The CAME Optimizer: Lightweight, Effective, But Not Perfect

Recently I’ve been experimenting with optimizers other than AdamW and its kin using Mistral-7B-V0.3 as a basis. Of them one that showed a lot of promise was CAME. It offers memory overhead similar to Adafactor but with convergence like AdamW. In my usage, I’ve found that it works well for most tasks. However, certain challenging datasets won’t converge when using it as a drop-in replacement for AdamW.

What Is an Optimizer as It Relates to LLMs?

So you want to finetune a pretrained language model, you’ve gathered a lot of very diverse data because you want your model to be able to handle a wide variety of tasks with rich prose. Now, consider that each of these data points is going to be demanding something from the model when gradient descent is applied. If you let every data point have its say every step the model would be yanked in a different direction along every single one of its parameters. Now sure, its possible that the model would converge to a good solution, but it would take a long time, be very noisy, and likely get stuck in a poor local minimum.

In simple terms an optimizer supervises the process of updating the model weights and makes some considerations about what the current data point is demanding as compared to prior data points. The way this happens differs from optimizer to optimizer but by and large they are all trying to smooth out the noise of the data points and divine a direction that makes all your data points happy.

What is CAME?

CAME (Confidence-guided Adaptive Memory Efficient Optimization) is a clever optimizer that gives you Adam-like convergence while using way less memory like Adafactor. What makes it special is how it measures ‘confidence’ in updates by looking at the difference between the moving average and current update - taking smaller steps when confidence is low and bigger steps when confidence is high. It saves memory by using matrix factorization to compress second-moment estimates, dropping requirements from O(nm) to O(n+m), which is huge when you’re squeezing large models onto limited GPUs. Check out the original paper if you want the technical details.

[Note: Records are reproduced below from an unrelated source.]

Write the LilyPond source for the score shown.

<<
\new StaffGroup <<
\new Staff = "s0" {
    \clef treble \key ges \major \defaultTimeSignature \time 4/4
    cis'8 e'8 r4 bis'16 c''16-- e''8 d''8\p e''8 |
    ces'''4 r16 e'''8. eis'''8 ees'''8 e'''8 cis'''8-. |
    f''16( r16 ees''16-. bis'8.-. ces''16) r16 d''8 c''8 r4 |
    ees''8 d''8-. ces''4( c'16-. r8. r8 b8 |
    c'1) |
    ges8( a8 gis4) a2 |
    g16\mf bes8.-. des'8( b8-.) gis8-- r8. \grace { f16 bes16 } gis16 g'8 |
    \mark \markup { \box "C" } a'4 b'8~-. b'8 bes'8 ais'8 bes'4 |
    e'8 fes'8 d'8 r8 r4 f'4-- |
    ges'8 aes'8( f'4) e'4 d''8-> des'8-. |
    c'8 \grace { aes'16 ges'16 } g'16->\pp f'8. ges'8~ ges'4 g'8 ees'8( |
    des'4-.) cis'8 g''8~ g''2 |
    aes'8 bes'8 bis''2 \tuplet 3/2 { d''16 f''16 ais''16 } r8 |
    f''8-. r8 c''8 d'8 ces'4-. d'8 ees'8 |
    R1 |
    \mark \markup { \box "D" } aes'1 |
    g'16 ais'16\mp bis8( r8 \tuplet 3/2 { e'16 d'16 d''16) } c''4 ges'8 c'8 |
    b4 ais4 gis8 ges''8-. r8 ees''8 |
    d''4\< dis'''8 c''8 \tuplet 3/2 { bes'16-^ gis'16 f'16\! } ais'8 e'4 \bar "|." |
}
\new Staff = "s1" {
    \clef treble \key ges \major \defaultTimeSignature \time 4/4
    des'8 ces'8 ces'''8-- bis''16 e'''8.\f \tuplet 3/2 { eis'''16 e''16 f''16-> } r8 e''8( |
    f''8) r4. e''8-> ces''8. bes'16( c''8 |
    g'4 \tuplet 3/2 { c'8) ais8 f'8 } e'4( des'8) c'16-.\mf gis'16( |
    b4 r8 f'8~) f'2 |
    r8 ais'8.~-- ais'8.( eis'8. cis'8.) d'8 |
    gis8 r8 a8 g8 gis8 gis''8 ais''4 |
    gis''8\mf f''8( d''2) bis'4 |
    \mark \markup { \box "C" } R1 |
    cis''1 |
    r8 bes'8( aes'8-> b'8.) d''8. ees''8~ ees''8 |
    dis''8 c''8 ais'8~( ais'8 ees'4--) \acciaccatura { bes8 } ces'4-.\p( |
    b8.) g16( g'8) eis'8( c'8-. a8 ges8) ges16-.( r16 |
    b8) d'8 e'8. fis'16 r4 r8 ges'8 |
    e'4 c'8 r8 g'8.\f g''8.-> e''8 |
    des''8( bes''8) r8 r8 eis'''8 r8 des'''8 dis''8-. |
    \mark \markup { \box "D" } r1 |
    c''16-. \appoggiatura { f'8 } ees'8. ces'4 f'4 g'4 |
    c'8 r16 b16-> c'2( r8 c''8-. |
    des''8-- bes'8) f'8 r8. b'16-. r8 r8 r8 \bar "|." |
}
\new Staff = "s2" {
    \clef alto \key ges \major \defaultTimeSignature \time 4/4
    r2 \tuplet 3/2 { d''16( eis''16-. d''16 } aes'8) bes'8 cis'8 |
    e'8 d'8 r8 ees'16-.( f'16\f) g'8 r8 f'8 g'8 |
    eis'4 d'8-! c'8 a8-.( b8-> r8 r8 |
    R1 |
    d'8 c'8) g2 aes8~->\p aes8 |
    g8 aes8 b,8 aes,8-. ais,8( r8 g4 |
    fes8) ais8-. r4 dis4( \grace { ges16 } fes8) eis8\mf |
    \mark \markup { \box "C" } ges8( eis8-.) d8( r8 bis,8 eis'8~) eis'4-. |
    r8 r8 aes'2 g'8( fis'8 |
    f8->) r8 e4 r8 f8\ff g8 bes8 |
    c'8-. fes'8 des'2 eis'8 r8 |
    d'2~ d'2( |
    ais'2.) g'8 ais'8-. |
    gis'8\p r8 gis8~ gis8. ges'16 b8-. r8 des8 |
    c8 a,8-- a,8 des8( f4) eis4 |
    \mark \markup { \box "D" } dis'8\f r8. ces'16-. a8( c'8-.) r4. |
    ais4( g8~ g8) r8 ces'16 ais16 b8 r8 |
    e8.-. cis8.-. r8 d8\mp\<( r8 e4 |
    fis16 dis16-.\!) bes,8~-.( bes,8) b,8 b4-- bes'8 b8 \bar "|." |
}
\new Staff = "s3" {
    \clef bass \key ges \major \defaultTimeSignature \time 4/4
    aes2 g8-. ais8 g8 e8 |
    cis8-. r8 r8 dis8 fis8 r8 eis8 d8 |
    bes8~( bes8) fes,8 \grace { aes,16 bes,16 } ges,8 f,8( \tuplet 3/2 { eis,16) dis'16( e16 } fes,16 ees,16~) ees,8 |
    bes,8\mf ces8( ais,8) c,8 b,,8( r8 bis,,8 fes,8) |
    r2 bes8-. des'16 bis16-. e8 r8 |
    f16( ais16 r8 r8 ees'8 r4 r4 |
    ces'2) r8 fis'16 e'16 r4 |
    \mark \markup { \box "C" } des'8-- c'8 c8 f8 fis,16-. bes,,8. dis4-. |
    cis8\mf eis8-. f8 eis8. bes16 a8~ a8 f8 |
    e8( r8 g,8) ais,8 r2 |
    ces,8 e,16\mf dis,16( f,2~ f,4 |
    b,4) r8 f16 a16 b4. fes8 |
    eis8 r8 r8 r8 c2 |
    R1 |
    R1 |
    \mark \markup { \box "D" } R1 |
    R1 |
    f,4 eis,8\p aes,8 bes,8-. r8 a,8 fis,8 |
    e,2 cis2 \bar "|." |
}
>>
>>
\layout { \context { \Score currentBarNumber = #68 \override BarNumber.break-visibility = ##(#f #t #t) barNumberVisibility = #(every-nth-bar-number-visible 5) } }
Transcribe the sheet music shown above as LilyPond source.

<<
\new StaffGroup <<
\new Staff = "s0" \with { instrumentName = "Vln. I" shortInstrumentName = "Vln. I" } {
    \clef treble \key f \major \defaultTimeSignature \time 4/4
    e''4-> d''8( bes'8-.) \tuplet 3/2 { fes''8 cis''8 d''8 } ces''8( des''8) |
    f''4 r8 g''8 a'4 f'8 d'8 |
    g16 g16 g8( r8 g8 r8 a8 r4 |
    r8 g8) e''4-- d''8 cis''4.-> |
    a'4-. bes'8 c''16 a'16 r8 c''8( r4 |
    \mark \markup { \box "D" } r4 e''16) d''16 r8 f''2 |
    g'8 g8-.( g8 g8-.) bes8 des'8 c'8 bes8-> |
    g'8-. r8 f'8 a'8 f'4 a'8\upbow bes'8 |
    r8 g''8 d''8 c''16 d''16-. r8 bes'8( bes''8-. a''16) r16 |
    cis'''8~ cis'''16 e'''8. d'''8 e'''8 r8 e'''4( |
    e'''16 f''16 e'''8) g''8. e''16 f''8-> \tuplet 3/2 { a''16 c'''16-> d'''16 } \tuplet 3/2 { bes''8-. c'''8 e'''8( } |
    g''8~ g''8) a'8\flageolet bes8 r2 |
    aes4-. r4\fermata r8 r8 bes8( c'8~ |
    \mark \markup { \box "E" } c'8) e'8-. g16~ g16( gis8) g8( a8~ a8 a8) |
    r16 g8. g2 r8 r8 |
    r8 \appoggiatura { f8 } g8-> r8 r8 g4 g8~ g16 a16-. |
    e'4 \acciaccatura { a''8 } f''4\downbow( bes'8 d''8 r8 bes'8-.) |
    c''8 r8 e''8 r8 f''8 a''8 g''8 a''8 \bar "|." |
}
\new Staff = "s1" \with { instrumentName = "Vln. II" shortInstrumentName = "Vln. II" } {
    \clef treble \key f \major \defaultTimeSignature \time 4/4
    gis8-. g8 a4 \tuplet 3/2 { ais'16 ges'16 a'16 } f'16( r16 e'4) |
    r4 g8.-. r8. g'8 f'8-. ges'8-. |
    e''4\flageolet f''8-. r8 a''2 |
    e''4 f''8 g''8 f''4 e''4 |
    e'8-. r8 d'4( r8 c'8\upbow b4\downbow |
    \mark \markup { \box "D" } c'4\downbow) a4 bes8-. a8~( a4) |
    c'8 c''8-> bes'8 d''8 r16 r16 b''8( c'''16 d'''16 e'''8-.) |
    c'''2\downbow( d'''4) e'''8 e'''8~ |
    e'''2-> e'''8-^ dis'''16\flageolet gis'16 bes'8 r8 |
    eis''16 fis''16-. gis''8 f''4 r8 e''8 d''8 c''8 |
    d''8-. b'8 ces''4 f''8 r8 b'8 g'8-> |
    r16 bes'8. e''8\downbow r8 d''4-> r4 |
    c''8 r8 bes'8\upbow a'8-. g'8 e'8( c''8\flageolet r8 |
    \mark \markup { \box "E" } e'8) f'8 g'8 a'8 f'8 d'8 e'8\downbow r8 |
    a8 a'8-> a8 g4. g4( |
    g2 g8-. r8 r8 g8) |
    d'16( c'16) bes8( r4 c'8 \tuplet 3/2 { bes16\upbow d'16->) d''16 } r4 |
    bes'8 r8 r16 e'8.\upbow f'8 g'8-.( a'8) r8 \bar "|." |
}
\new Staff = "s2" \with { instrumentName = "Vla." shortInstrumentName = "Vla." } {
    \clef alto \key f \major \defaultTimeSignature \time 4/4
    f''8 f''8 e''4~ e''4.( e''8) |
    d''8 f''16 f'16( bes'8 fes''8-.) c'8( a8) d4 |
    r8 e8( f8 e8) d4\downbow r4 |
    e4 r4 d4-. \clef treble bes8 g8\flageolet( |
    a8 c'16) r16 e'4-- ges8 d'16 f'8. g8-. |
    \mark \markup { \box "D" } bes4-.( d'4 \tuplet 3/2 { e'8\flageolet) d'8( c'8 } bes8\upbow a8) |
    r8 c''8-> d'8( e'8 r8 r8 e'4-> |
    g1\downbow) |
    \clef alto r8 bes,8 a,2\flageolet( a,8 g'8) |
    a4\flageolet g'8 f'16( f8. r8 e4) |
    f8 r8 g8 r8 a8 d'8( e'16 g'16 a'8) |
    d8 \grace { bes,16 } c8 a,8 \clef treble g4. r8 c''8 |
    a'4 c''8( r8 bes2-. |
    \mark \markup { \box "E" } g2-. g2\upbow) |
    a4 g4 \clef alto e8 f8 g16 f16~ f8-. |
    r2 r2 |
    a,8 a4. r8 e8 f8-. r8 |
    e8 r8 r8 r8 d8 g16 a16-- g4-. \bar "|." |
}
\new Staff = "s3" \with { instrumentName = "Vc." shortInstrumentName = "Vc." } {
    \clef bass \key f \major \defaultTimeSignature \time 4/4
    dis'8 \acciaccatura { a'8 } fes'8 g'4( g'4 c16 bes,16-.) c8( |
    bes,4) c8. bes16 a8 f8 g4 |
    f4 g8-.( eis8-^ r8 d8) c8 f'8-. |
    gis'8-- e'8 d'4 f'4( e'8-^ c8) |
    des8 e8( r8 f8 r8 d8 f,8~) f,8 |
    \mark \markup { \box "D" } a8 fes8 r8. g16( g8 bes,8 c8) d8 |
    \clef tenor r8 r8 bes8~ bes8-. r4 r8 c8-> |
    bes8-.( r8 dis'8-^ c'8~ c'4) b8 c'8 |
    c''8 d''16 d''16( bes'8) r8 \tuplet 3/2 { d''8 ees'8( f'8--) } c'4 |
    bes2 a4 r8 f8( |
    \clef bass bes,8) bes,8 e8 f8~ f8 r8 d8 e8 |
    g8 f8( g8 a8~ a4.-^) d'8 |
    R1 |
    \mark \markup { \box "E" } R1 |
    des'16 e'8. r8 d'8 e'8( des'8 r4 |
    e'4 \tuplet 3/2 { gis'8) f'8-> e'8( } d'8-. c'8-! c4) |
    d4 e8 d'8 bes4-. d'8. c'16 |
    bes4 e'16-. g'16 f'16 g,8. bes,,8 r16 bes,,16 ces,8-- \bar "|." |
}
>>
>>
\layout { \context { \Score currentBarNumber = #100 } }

Where CAME Succeeded For Me

I’ve tried CAME for instruct finetuning as well with lighter style LoRAs where the memory savings were particularly valuable. For more typical use cases like finetuning on the Dans PersonalityEngine datamix, CAME does provide AdamW-like convergence while using significantly less memory.

Where I Had Issues

Recently I’ve been working on a novel dataset that is proving to be a bit of a challenge for CAME. The dataset involves sections of text where the first half is low quality and the second half transitions to high quality while still talking about the same topic. The low quality portion has a loss mask applied to it so that the model only learns to produce the high quality data despite the preceding low quality context. The issue is that CAME seems to be struggling to converge on this dataset, while AdamW is able to learn from it albeit slowly. More information on the dataset can be found in a prior post.

Why CAME Might Be Struggling Here

First off, CAME has several parameters that can be adjusted, including β₁, β₂, and β₃ which control the exponential moving averages for various components of the optimizer. While I’ve left these at their defaults (as they worked for my other training runs), there’s likely room for improvement for this specific task.

Additionally, I did not adjust my other hyperparameters when switching from AdamW to CAME. I suspect that a batch size of 32 combined with the dataset is working against the optimizer in ways it cannot handle effectively. The confidence mechanism in CAME relies on measuring the deviation between the exponential moving average of updates and the current update. The dataset’s unusual nature might create update patterns that cause CAME to poorly estimate confidence. By increasing the batch size you might be able to smooth out these patterns and give CAME a better chance to learn.

The factorized second-moment estimates, while memory-efficient, may also struggle to capture the complex correlation structure between parameters when dealing with this unusual learning scenario.

So, It’s Trash Then, Right?

Not at all! CAME is a great optimizer for most tasks and I intend to keep using it when testing softball datasets. However, I think it is important to understand that it is not a drop-in replacement for AdamW. It has its own strengths and weaknesses and should be treated as such. I do recommend keeping it in your toolbox for when you need to squeeze out every last bit of memory from your GPU.